Document extract:

>> BEGIN

Fictional Photography

Yesterday, we cruised on foot an antique, theatre, and tavern storied section of Sellwood then drove to the north facing cliffs where we looked across Oaks Bottom, where still lives lively the Oaks Amusement Park, “where the fun never ends since 1905,” the Oaks Park Roller Skating Rink, East Island, Hardtack Island, Ross Island, and across the Willamette River and above the trees to the tops of the taller downtown Portland buildings, looking smaller than nature in the distance.

Downtown Portland from Sellwood Cliff

The walking tour of Sellwood came after a trip to the Ledding Library of Milwaukie where Clo returned a book and Z checked out a new one and where I purchased from the library discards store a copy of Gordon Bowker’s 2011 “James Joyce: A New Biography.” Ahead of his Preface, Bowker quotes from Bernard Malamud’s 1979 “Dubin’s Lives”:

“The past exudes legend: one can’t make pure clay of time’s mud. There is no life that can be recaptured wholly; as it was. Which is to say that all biography is ultimately fiction.”

>> END

Set task:
Please answer from the Sellwood walk text: what book was bought from the library discards store?

Record excerpts:
>> BEGIN

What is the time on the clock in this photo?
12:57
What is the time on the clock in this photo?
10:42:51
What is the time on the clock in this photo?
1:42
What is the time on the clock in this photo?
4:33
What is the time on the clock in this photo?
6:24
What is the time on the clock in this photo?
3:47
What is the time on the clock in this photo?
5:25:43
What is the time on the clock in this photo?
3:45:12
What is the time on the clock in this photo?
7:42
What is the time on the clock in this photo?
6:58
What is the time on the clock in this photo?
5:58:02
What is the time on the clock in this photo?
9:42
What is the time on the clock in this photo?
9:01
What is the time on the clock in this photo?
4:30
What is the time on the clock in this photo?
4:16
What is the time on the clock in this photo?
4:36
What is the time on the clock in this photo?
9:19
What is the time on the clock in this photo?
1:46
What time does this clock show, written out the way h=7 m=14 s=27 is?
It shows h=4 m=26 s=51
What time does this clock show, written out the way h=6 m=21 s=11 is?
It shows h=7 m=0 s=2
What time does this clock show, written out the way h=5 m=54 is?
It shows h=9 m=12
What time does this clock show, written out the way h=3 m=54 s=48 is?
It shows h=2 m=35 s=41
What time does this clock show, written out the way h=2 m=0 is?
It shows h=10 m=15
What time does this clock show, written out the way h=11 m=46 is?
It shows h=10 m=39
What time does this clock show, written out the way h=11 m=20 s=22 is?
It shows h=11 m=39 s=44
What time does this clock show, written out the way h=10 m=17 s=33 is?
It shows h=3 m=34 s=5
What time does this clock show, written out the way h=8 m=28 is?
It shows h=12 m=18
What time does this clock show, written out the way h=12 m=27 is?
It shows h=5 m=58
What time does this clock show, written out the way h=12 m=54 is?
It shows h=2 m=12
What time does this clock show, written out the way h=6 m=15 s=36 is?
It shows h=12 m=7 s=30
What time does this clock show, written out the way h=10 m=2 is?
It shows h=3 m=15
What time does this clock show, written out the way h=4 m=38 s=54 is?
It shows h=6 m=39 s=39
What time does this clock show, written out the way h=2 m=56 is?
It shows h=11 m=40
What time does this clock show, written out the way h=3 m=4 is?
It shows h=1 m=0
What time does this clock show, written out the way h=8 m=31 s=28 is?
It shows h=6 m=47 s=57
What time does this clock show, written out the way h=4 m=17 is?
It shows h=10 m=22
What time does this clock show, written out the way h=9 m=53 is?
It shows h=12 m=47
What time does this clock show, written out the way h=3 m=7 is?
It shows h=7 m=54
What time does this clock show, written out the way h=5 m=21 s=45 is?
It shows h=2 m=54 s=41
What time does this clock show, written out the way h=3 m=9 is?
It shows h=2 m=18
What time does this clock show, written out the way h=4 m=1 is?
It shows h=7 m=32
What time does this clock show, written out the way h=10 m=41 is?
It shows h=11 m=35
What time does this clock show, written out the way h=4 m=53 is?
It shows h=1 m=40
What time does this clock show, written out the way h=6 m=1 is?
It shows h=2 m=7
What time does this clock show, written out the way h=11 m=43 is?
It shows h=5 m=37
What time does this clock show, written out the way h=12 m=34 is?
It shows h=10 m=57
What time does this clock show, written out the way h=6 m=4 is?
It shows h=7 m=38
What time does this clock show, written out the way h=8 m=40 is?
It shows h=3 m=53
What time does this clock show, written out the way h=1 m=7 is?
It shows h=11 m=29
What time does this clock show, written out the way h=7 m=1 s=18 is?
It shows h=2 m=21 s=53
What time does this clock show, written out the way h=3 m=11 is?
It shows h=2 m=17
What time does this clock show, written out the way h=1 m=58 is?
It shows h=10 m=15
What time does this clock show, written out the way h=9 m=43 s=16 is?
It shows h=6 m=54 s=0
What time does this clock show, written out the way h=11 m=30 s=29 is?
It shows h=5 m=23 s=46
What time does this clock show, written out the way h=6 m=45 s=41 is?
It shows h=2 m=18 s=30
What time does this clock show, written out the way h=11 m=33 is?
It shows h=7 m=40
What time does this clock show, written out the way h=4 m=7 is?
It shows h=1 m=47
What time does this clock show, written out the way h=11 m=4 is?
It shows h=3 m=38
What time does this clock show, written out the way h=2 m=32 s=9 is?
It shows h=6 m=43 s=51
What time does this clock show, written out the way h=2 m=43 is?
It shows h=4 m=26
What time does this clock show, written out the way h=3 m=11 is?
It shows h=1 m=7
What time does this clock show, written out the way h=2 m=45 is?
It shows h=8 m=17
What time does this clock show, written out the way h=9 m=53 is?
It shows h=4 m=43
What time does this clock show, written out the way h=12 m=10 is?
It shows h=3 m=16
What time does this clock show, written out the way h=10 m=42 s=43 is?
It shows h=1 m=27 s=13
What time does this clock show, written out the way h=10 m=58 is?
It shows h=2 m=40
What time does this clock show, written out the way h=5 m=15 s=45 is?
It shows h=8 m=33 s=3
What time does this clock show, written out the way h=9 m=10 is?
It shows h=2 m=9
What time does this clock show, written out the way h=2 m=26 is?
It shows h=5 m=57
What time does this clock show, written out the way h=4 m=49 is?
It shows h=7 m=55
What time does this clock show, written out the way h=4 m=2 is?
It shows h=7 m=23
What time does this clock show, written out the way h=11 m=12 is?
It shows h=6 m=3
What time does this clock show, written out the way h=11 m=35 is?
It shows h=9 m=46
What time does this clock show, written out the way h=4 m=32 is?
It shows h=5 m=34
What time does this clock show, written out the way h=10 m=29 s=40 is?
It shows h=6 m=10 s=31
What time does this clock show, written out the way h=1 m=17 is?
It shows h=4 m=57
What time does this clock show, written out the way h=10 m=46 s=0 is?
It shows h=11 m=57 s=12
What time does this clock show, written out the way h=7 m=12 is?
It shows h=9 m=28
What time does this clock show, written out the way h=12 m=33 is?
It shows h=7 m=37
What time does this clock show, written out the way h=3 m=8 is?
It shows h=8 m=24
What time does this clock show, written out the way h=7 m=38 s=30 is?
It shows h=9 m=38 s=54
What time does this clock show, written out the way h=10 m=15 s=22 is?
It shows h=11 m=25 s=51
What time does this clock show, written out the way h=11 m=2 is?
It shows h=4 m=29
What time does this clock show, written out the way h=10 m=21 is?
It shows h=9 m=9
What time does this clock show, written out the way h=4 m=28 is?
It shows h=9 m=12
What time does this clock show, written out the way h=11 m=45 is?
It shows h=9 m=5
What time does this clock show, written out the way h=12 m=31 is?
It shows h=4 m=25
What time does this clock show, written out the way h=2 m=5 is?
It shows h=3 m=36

>> END

Expected answer:
A copy of Gordon Bowker's 2011 "James Joyce: A New Biography."